# Supplied passage
# what is the best race in lotr



## flame (Nov 2, 2002)

i say elve. there a cool race


----------



## Finduilas (Nov 2, 2002)

I agree with you.
Elves are the best.They are definitely my favourites.
But let's look at the facts.Weren't they the first race which appeared in Valllinor?Yes they were.
Weren't they the first race which reached the Middle Earth?Yeas they were.
They are the oldest,the pretiest and certainly the wisest.
That's why I like them.
They are the First.


----------



## Anamatar IV (Nov 2, 2002)

wait a minute. Men have had their good sides too. Are the 1st born in each family always better than the other children? If Eru had a reason for waking them after the elves he had a pretty good one. It was the Men who greatly aided the overthrow of Sauron in the 2nd age and COMPLETED the overthrow of Sauron in the 3rd. Men protected the shire from the Nazgul while Frodo lingered there. Yes men were corrupted by the ring easily BUT was it not elves that first brought orcs into existence?


----------



## Confusticated (Nov 2, 2002)

Best race? 
Hmm..I say it is a tie between Aragorn, Legolas, and Gimli racing after the orcs, and Gwaihir racing to Mount doom.
However, most of the story is one big race. A race to destroy the ring before Sauron could get his hands on it.
So, I S'pose THAT race, the race to Mt. Doom, takes the cake.


----------



## Finduilas (Nov 2, 2002)

Come on,I don't say that everyone should like elves the most.
It's just my opinion.
However,about the orcs elves didn't create them .Sauron did.
He used elves ,yes.
But they wouldn't want to have any relevance with creatures like the orcs.
But elves didn't have a choice.And it's true that men have many good qualities as braveness ,etc.
But elves and nature are one.Elves where Eru's first children so they were most gifted.Elves are the wisest and the most reasonable'they can't be influanced by emotions.They are just the race I like best.


----------



## flame (Nov 2, 2002)

there has to be a sarcastic person among the goup.


----------



## YayGollum (Nov 2, 2002)

Woah! It was the Dwarves by far! They were the real first born peoples! They were made specifically to resist evil! They are great average joe type dudes! The elves were always evil to them. Giving them that stinky name that means stunted people. Very evil! Argh! Evil superficial elves! They tossed the Petty Dwarves out of those caves in The Sil! Poor Dwarves! I forget the name of the caves, but it was evil! Eol (pretty much the only elf that I like) was a friend to the Dwarves and none of the other elves liked him. Poor Eol. There are other examples, too. No time now. oh well. Yay Dwarves!


----------



## Anamatar IV (Nov 2, 2002)

# Entries provided
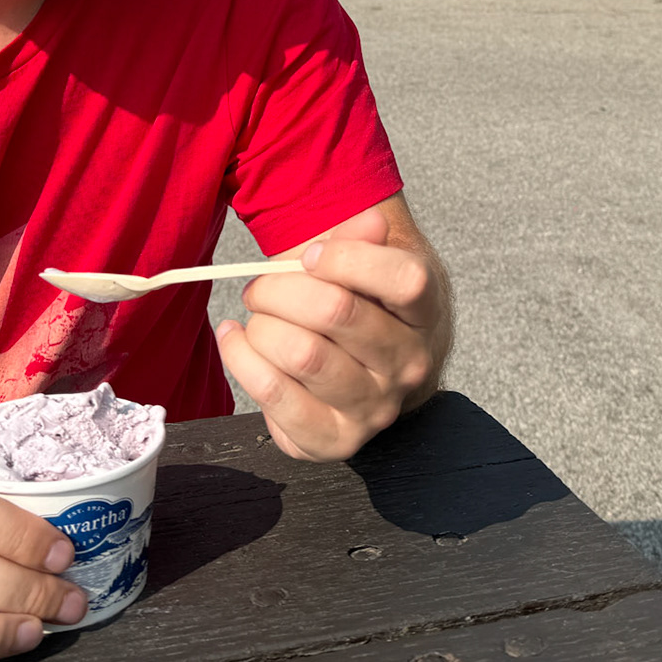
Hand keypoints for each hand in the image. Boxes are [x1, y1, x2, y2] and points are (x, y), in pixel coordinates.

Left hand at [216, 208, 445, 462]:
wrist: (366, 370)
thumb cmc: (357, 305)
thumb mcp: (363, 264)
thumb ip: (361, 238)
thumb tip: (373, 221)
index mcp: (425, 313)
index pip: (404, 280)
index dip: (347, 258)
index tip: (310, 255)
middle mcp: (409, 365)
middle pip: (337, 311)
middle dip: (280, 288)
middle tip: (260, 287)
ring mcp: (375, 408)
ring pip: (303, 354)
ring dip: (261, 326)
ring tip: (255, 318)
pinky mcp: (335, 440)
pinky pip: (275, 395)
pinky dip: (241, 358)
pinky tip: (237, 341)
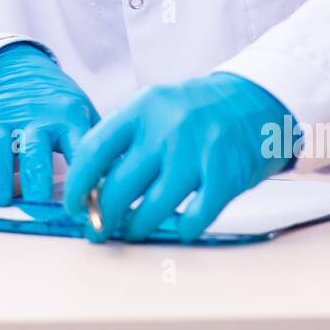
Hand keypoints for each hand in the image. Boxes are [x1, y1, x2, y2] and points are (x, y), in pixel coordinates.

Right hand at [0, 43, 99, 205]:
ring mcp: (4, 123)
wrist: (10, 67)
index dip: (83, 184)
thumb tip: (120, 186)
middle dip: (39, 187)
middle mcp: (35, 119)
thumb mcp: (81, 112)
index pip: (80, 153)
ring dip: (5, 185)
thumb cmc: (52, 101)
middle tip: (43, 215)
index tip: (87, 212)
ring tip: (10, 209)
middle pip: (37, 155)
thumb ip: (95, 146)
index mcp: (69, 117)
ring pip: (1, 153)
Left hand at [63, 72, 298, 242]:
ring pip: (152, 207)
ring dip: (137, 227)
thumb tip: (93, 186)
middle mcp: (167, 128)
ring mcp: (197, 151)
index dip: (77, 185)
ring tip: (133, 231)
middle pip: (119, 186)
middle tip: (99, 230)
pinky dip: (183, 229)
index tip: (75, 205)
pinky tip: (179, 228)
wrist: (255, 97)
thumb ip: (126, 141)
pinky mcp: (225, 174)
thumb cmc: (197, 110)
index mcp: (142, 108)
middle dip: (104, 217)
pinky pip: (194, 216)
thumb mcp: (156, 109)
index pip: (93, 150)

* * *

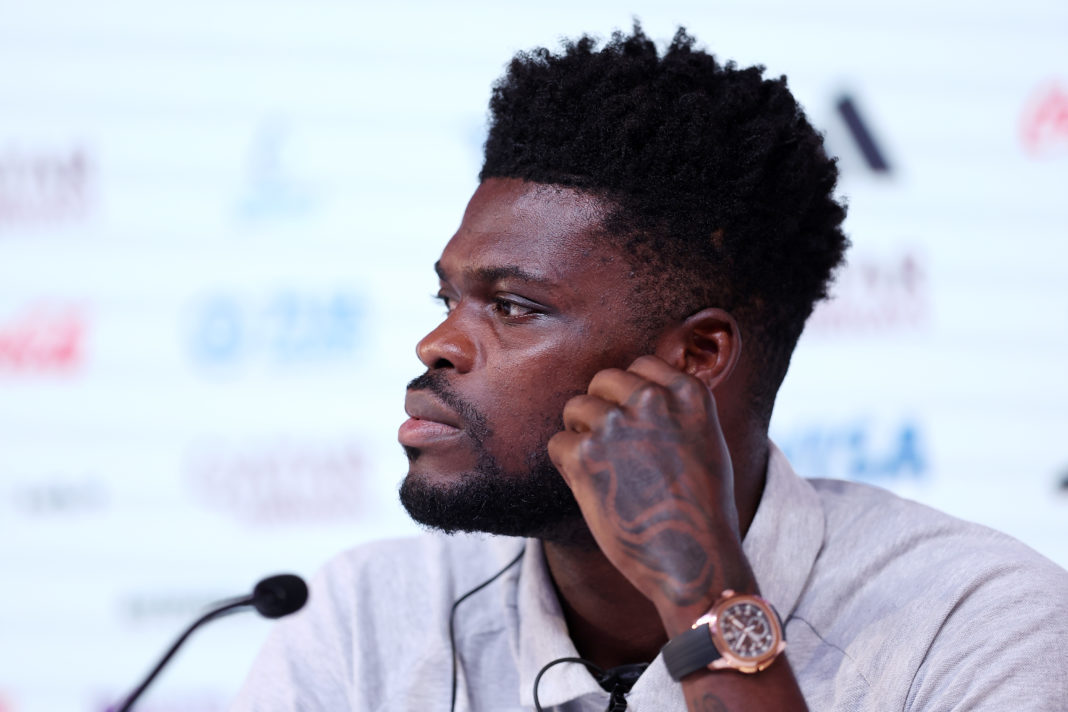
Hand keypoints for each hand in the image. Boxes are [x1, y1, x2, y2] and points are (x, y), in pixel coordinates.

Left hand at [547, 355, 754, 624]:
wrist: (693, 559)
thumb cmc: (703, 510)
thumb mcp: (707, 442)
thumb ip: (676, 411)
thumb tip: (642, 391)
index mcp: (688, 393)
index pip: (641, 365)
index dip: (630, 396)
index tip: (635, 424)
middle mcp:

# How to complete this task
Carry on the thread that debates the best race in The Lord of the Rings, starting right after its last line.

# Response to this exercise
you know Yay, I had the strangest feeling that you would say Gollum was the best race ever and that he was so special that he was a race all his own


----------



## Finduilas (Nov 2, 2002)

I was thinking the same!!!


----------



## YayGollum (Nov 2, 2002)

Ack! Well, he wasn't a race of his own. He was just a very unique example of a hobbit. I couldn't say that I liked hobbits just because of Gollum because then, I'd be including the evil sam!


----------



## Ariana Undomiel (Nov 2, 2002)

I said that the elves were the best race, but that is simply because I am fascinated with their grace, beauty, wisdom, and skill. They are almost etherial mystical beings that bring joy to the hearts of those who come into contact with them. Well, almost all who come into contact with them. Those creatures that are evil find hatred in their hearts towards the elves because the elves represent all that they are not.

~Ariana


----------



## YayGollum (Nov 2, 2002)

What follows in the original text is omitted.